How Much Protein Do You Need To Build Muscle Every Day?
Even if you are inactive, you should consume 0.8-1g of protein per kg of body weight each day, and if you begin working out to gain muscle, you should significantly increase this.
“A daily protein intake of 1.4-2g protein per kg of body weight per day is suggested to develop muscle,” adds Sampson.
“Depending on the individual and their unique goals, higher protein consumption might be useful for particular sports.”
Try to spread out your protein consumption and keep in mind that it won’t help you lift weights.
“For the greatest benefits, aim to take 25-40g of protein each meal every three to four hours throughout the day, rather than one or two larger doses,” adds Sampson.
“It’s also worth noting that muscle can only develop in reaction to resistance training stress. So protein won’t help you grow muscle if you don’t exercise.”
How to Use Protein Powders
How can you best use protein powders to help you improve your performance if you calculate your protein intake and find that you’re not getting enough for your athletic needs (some signs of too-low protein intake: unusual fatigue, feeling weak when lifting weights or doing other strenuous activity, or recovering from injuries slowly)?
To begin, disregard traditional knowledge, which states that protein powders should be consumed soon following a workout. “Carbs are what your body needs before, during, and after an exercise. “They are the gasoline that your body consumes and the fuel that your muscles run on,” Lewin explains. “Yes, protein is crucial for recovery after an exercise, but research shows that the body requires a 4-1 or 5-1 carbohydrate-to-protein ratio at that point.” Because most protein powders include at least 20 grams of protein in each scoop, you’d need roughly 80 grams of carbohydrates to balance out the nutrients!
Lewin suggests a fruit smoothie with yogurt or milk, or, more interestingly, chocolate milk, as a superior “recovery drink” after an exercise. “One of the finest things for healing is a glass of chocolate milk,” she explains.
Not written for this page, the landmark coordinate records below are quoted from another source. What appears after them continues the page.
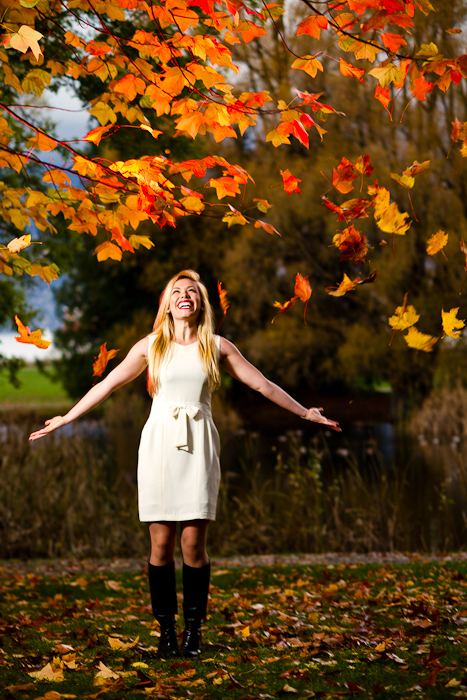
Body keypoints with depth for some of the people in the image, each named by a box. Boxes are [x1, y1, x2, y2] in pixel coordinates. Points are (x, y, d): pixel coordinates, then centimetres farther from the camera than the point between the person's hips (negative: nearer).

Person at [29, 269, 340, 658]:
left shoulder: (217, 347, 8)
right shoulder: (151, 346, 8)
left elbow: (262, 384, 12)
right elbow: (107, 385, 11)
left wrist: (305, 412, 12)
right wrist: (65, 419, 10)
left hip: (198, 445, 0)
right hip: (160, 443, 0)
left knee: (194, 544, -5)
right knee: (161, 543, -1)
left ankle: (194, 630, 7)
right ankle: (166, 630, 8)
So, if you’ve concluded that you need extra protein in your diet, when should you utilize protein powders? Lewin recommends using it as a snack or meal replacement throughout the day, but not just before or after a workout.
And, as Conn points out, “protein powders aren’t essential if you have access to a regular, nutritious food.”
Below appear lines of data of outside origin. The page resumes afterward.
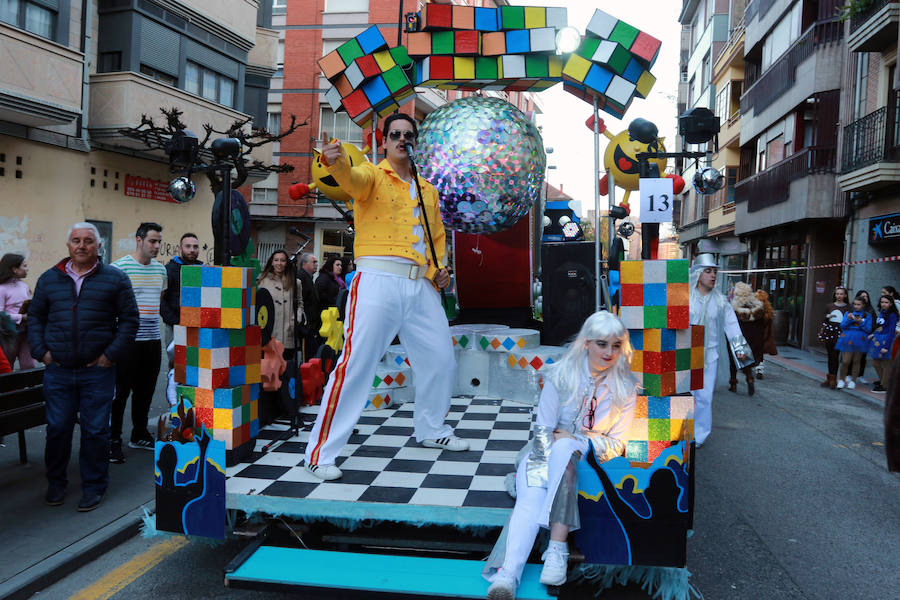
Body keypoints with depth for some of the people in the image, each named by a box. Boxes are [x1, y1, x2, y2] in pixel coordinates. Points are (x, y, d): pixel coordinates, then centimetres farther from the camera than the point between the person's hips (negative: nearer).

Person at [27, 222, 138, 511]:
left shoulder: (115, 278, 1)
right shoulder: (49, 279, 10)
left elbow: (129, 319, 1)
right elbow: (35, 317, 16)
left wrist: (111, 354, -6)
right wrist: (41, 351, 3)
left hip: (98, 371, -2)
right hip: (57, 371, 2)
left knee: (95, 431, 3)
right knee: (57, 428, 9)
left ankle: (93, 486, 18)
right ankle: (56, 483, 28)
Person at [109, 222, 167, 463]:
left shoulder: (160, 269, 12)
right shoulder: (120, 267, -8)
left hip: (153, 339, 6)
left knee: (145, 389, 15)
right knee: (120, 391, -1)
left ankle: (139, 435, 28)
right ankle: (113, 440, 9)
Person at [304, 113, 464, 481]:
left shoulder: (428, 190, 20)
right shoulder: (373, 176, 3)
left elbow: (438, 235, 29)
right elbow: (351, 179, -21)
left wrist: (439, 267, 11)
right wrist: (337, 161, -44)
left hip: (421, 286, 6)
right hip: (378, 281, -6)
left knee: (441, 360, 14)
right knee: (356, 363, -12)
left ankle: (431, 430, 37)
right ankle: (321, 451, -3)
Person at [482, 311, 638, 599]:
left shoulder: (625, 389, 0)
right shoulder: (561, 374, -5)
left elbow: (618, 444, 3)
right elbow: (543, 430, -7)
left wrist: (588, 441, -14)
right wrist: (546, 465, -23)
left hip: (590, 457, 0)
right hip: (547, 453, 0)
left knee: (564, 448, -37)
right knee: (531, 499, -32)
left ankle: (557, 549, -41)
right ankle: (507, 575, -50)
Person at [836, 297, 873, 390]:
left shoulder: (867, 316, 6)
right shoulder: (848, 313, 9)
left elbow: (868, 330, 0)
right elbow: (842, 326, 3)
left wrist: (861, 322, -14)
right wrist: (848, 319, -13)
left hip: (860, 341, 0)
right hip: (847, 340, 0)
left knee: (856, 362, 8)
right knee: (845, 362, -5)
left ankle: (853, 381, 21)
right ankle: (841, 380, 14)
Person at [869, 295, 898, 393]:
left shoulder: (892, 315, -12)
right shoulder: (881, 313, 10)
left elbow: (891, 331, -16)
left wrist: (886, 346, -19)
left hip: (885, 341, -8)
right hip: (877, 340, 8)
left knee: (886, 364, 2)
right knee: (875, 363, 14)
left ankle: (884, 386, 11)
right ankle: (882, 380, 31)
Protein drinks make increasing your protein consumption easy, and high protein diets are a terrific way to lose weight and gain muscle. Protein shakes may be useful for weight reduction since they can help regulate your appetite, stimulate your metabolism, and help you lose belly fat. When paired with resistance exercise, they also help you grow muscle and enhance your performance.
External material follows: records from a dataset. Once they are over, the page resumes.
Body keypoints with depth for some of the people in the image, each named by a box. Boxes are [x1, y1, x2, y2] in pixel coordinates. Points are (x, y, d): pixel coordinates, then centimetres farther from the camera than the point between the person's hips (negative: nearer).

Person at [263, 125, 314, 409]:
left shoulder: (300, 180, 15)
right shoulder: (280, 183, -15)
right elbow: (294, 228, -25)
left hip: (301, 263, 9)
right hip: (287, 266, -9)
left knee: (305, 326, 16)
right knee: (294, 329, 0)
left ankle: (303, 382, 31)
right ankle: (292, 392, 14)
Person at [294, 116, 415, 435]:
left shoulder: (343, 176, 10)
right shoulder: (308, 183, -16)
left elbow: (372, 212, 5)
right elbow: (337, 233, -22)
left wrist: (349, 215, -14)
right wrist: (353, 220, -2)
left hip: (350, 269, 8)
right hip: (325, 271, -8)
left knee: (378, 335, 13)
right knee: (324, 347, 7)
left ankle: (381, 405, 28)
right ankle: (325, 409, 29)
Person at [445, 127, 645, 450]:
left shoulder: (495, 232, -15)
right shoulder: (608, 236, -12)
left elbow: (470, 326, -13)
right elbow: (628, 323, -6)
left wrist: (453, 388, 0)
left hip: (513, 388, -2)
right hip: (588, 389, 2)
On the other hand, taking a protein supplement may be unnecessary if you eat enough high-quality protein sources throughout the day. Also, remember that eating too much protein might contribute to weight gain. If you want to try protein smoothies, several animal- and plant-based protein powders are available in shops and online.
Without the use of protein drinks, most individuals can easily consume enough protein. On the other hand, these supplements are a simple, safe, and tasty approach to boost your protein intake. In addition, if you’re attempting to lose weight, the extra protein in shakes can help you feel fuller for longer, lose weight faster, and reduce the risk of regaining the weight you’ve lost.